NASA is taking another big step to encourage private exploration of the moon.

The space agency, which has already booked robotic rides to the lunar surface on commercial landers and plans to do the same with crewed missions, now aims to pay private companies to collect moon dirt.

“The bottom line is, we’re gonna buy some lunar soil for the purpose of demonstrating that it can be done,” NASA Administrator Jim Bridenstine said today (Sept. 10) during an online presentation at the Secure World Foundation’s Summit for Space Sustainability.

The agency just issued a request for proposals (RFP) to this effect, Bridenstine explained in a blog post today.

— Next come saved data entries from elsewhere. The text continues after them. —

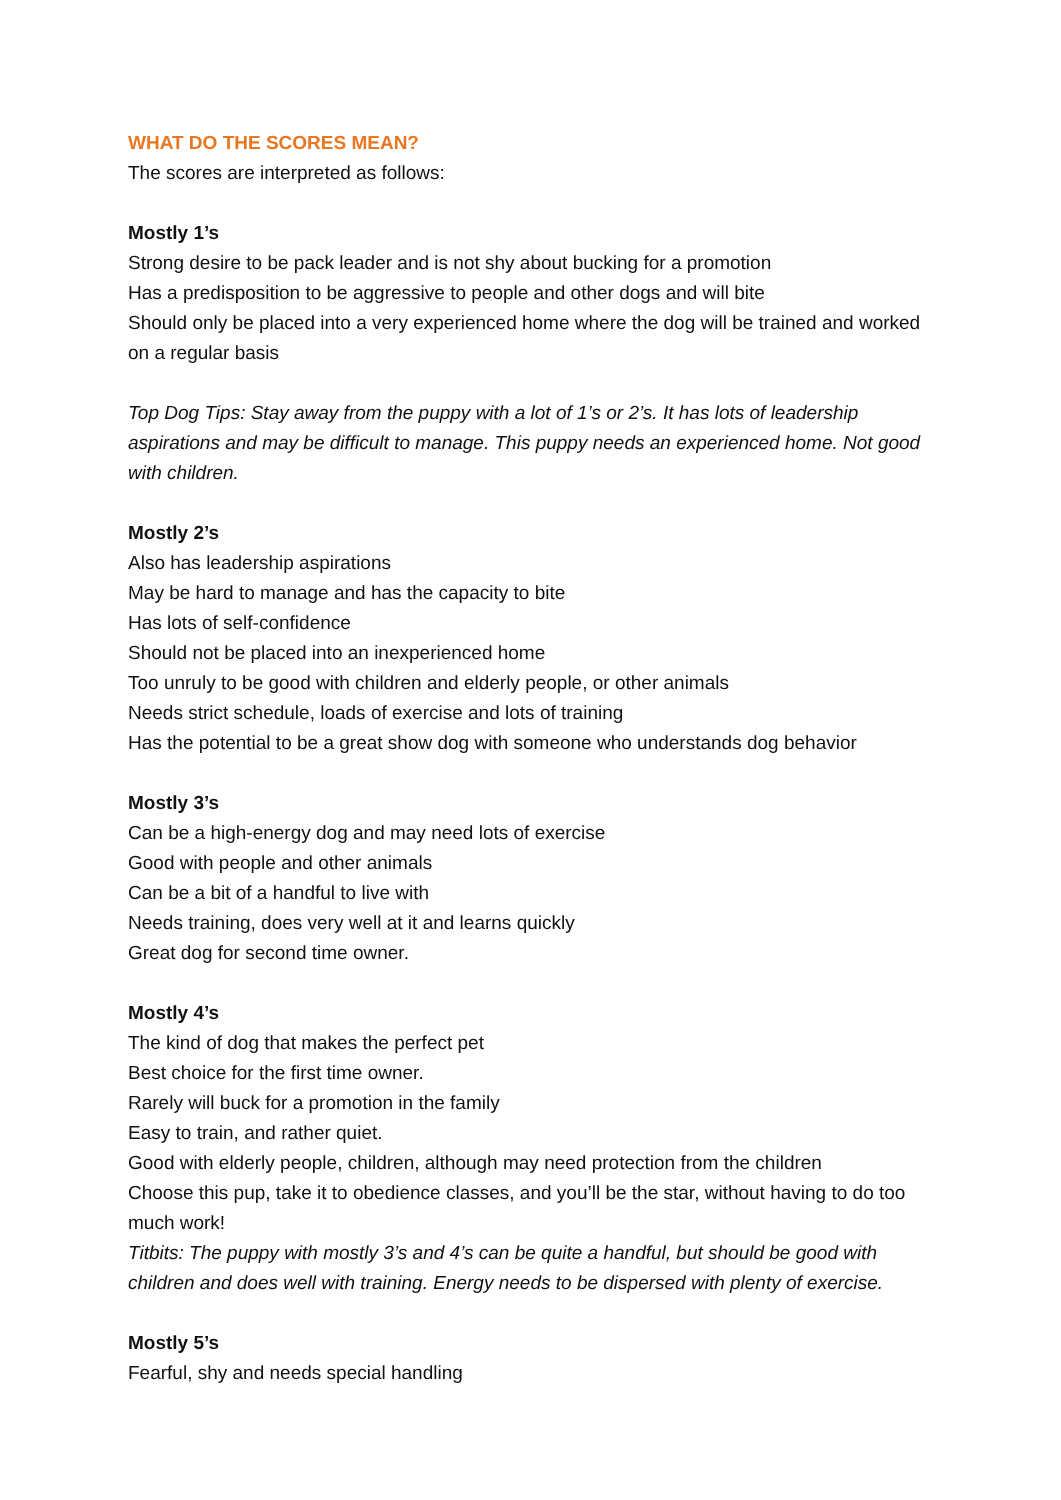WHAT DO THE SCORES MEAN?
The scores are interpreted as follows:
Mostly 1’s
Strong desire to be pack leader and is not shy about bucking for a promotion
Has a predisposition to be aggressive to people and other dogs and will bite
Should only be placed into a very experienced home where the dog will be trained and worked on a regular basis
Top Dog Tips: Stay away from the puppy with a lot of 1’s or 2’s. It has lots of leadership aspirations and may be difficult to manage. This puppy needs an experienced home. Not good with children.
Mostly 2’s
Also has leadership aspirations
May be hard to manage and has the capacity to bite
Has lots of self-confidence
Should not be placed into an inexperienced home
Too unruly to be good with children and elderly people, or other animals
Needs strict schedule, loads of exercise and lots of training
Has the potential to be a great show dog with someone who understands dog behavior
Mostly 3’s
Can be a high-energy dog and may need lots of exercise
Good with people and other animals
Can be a bit of a handful to live with
Needs training, does very well at it and learns quickly
Great dog for second time owner.
Mostly 4’s
The kind of dog that makes the perfect pet
Best choice for the first time owner.
Rarely will buck for a promotion in the family
Easy to train, and rather quiet.
Good with elderly people, children, although may need protection from the children
Choose this pup, take it to obedience classes, and you’ll be the star, without having to do too much work!
Titbits: The puppy with mostly 3’s and 4’s can be quite a handful, but should be good with children and does well with training. Energy needs to be dispersed with plenty of exercise.
Mostly 5’s
Fearful, shy and needs special handling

NASA wants private companies, from the United States or abroad, to snag 1.8 ounces to 18 ounces (50 to 500 grams) of lunar material by 2024 and officially transfer ownership of the stuff to the space agency on the lunar surface.

NASA will pay $15,000 to $25,000 for each of these caches, with 80% of the money delivered after sample collection. Companies will get 10% upon signing a contract and 10% after launching their spacecraft, Bridenstine added. 

NASA will eventually bring the lunar material down to Earth, if all goes according to plan. (The space agency already has a considerable stash of moon rocks here, of course. The Apollo astronauts brought home 842 lbs., or 382 kilograms, of lunar material between 1969 and 1972.) 

The main goal of the new RFP, which you can find here, is to stimulate and normalize the extraction and sale of lunar resources, Bridenstine said. For example, participating companies may choose to collect far more than 18 ounces of material and sell the excess to non-NASA buyers.

“Right now, we’re trying to prove the concept that resources can be extracted, and they can be traded,” Bridenstine said in today’s presentation. “And not just traded among companies or private individuals, but also among countries and across borders — private individuals in other countries.”

NASA plans to continue encouraging such projects with “other iterations” of the RFP in the future, he added. All such activities, Bridenstine stressed, will be conducted in accordance with the 1967 Outer Space Treaty, which is the backbone of international space law. 

The use of lunar resources is critical to establishing a sustainable human presence on and around the moon, a goal NASA aims to achieve by the late 2020s via its Artemis program of crewed exploration. This lunar work will help the agency prepare for crewed trips to Mars in the 2030s, NASA officials have said.